> _Your instructions_
Return the data verbatim, without pictures.

> _Data excerpt_

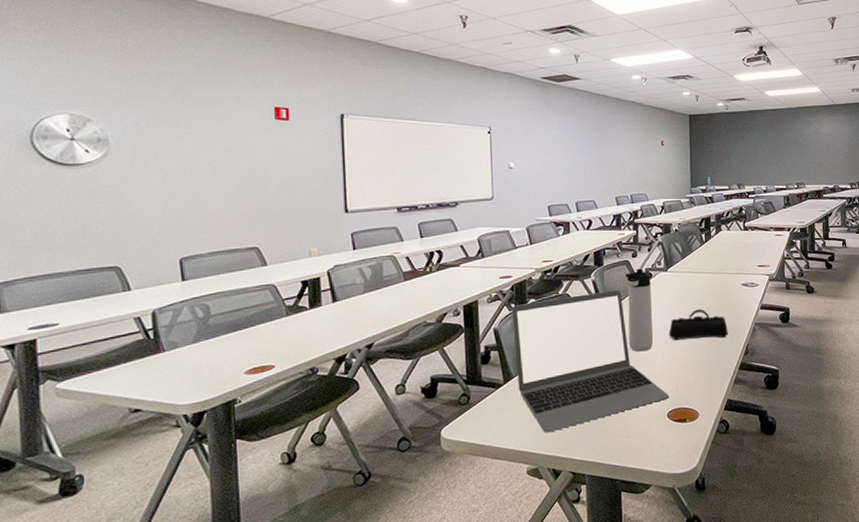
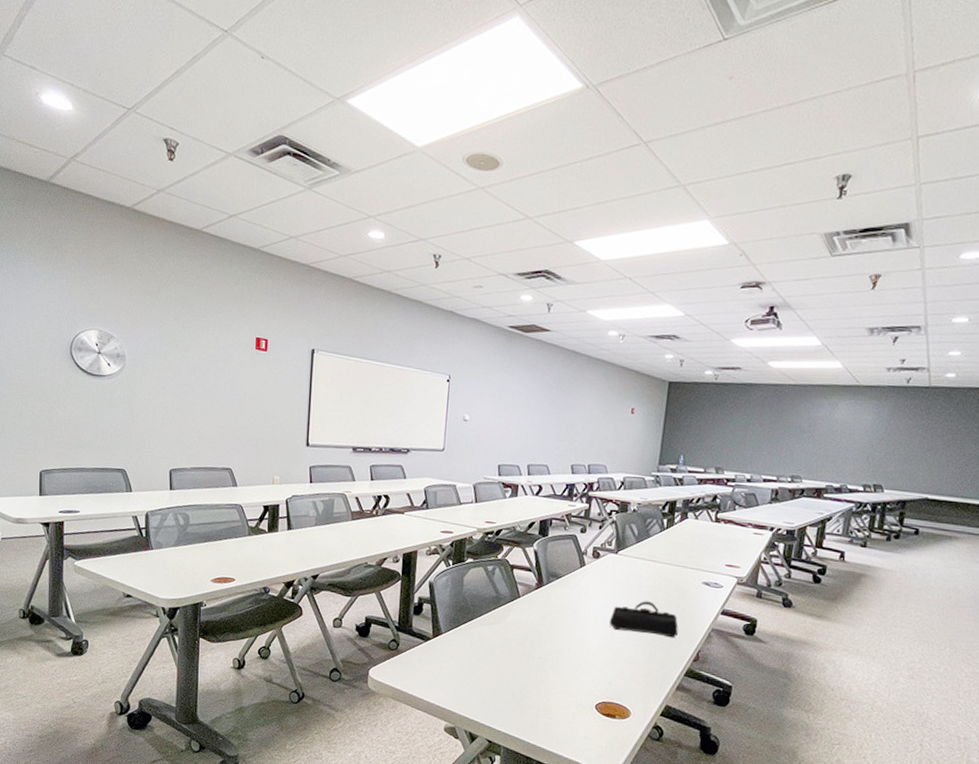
laptop: present [512,290,669,433] -> none [445,561,600,696]
thermos bottle: present [626,268,653,352] -> none [563,545,598,635]

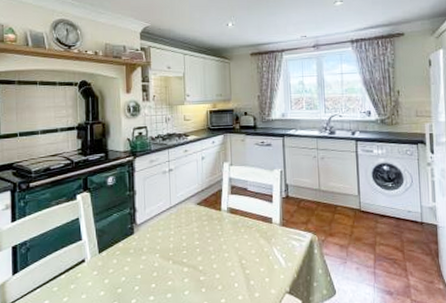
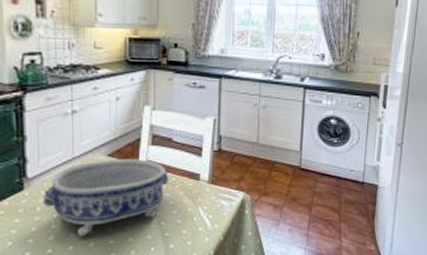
decorative bowl: none [148,206,247,273] -> present [43,159,170,236]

> _Exercise output_
laptop: present [512,290,669,433] -> none [445,561,600,696]
thermos bottle: present [626,268,653,352] -> none [563,545,598,635]

decorative bowl: none [148,206,247,273] -> present [43,159,170,236]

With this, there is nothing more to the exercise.